Hundreds of new galaxies previously hidden on the other side of the Milky Way, have been discovered.
Above image: An artist’s impression showing radio waves traveling from the new galaxies in the ‘Zone of Avoidance’ behind our Milky Way galaxy, then passing through it and finally arriving at the Parkes radio telescope (not to scale). Credit: ICRAR
Despite being just 250 million light years from Earth, the new galaxies had been hidden from view until now by our own galaxy, the Milky Way.
Hundreds of hidden nearby galaxies have been discovered, explaining the mysterious gravitational anomaly dubbed the Great Attractor.
Using CSIRO’s Parkes radio telescope equipped with an innovative receiver, an international team of scientists were able to see through the stars and dust of the Milky Way, into a previously unexplored region of space.
The Great Attractor region, which appears to be drawing the Milky Way and hundreds of thousands of other galaxies towards it with a gravitational force equivalent to a million billion Suns.
This scene has been created using the actual positional data of the new galaxies and randomly populating the region with galaxies of different sizes, types and colours.
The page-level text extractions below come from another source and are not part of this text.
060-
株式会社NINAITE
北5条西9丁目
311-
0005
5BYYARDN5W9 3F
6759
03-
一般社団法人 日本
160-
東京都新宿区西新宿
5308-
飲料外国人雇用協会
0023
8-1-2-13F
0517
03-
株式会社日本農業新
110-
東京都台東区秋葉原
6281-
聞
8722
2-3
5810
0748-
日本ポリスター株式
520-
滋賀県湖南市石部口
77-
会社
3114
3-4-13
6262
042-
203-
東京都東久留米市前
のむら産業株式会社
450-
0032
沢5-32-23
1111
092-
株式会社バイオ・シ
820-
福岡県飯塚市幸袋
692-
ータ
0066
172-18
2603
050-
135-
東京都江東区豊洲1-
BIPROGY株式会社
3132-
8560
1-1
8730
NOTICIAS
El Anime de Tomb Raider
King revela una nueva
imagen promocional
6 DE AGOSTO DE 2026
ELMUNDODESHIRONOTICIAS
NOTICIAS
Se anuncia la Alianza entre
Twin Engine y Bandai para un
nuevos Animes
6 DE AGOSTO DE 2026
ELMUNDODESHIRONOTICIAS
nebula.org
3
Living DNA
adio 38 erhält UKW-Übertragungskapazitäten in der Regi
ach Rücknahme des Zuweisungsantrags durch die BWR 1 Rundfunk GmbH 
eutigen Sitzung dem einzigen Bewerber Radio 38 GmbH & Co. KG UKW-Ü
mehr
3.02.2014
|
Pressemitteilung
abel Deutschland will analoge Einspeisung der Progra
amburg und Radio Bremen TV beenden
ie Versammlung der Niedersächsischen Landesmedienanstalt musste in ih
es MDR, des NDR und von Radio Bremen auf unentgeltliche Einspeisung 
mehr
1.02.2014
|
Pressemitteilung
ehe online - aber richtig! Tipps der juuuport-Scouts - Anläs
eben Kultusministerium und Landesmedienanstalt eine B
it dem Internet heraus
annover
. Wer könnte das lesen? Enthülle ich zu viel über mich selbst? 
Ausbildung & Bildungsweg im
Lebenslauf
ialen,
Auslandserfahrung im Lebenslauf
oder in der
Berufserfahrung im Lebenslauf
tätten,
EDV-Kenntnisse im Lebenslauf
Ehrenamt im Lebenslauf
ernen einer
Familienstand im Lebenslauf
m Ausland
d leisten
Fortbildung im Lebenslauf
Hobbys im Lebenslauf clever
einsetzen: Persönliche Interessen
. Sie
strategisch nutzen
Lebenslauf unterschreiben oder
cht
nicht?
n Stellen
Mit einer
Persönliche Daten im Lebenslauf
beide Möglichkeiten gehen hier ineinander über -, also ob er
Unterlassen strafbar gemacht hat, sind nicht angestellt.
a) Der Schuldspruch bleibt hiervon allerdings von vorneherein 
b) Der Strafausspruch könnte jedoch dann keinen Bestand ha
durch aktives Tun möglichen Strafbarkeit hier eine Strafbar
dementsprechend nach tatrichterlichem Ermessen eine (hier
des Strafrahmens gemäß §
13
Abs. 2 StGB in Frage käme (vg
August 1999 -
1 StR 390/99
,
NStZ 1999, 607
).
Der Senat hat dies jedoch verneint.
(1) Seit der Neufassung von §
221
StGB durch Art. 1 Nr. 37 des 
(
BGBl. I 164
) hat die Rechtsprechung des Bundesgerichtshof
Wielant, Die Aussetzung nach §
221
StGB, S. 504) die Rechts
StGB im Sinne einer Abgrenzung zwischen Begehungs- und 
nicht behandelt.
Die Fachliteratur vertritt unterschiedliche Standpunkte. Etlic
Credit: ICRAR
Lead author Professor Lister Staveley-Smith, from The University of Western Australia, said the team found 883 galaxies, a third of which had never been seen before.
“The Milky Way is very beautiful of course and it’s very interesting to study our own galaxy but it completely blocks out the view of the more distant galaxies behind it,” he said.
Professor Staveley-Smith said scientists have been trying to get to the bottom of the mysterious Great Attractor since major deviations from universal expansion were first discovered in the 1970s and 1980s.
“We don’t actually understand what’s causing this gravitational acceleration on the Milky Way or where it’s coming from,” he said.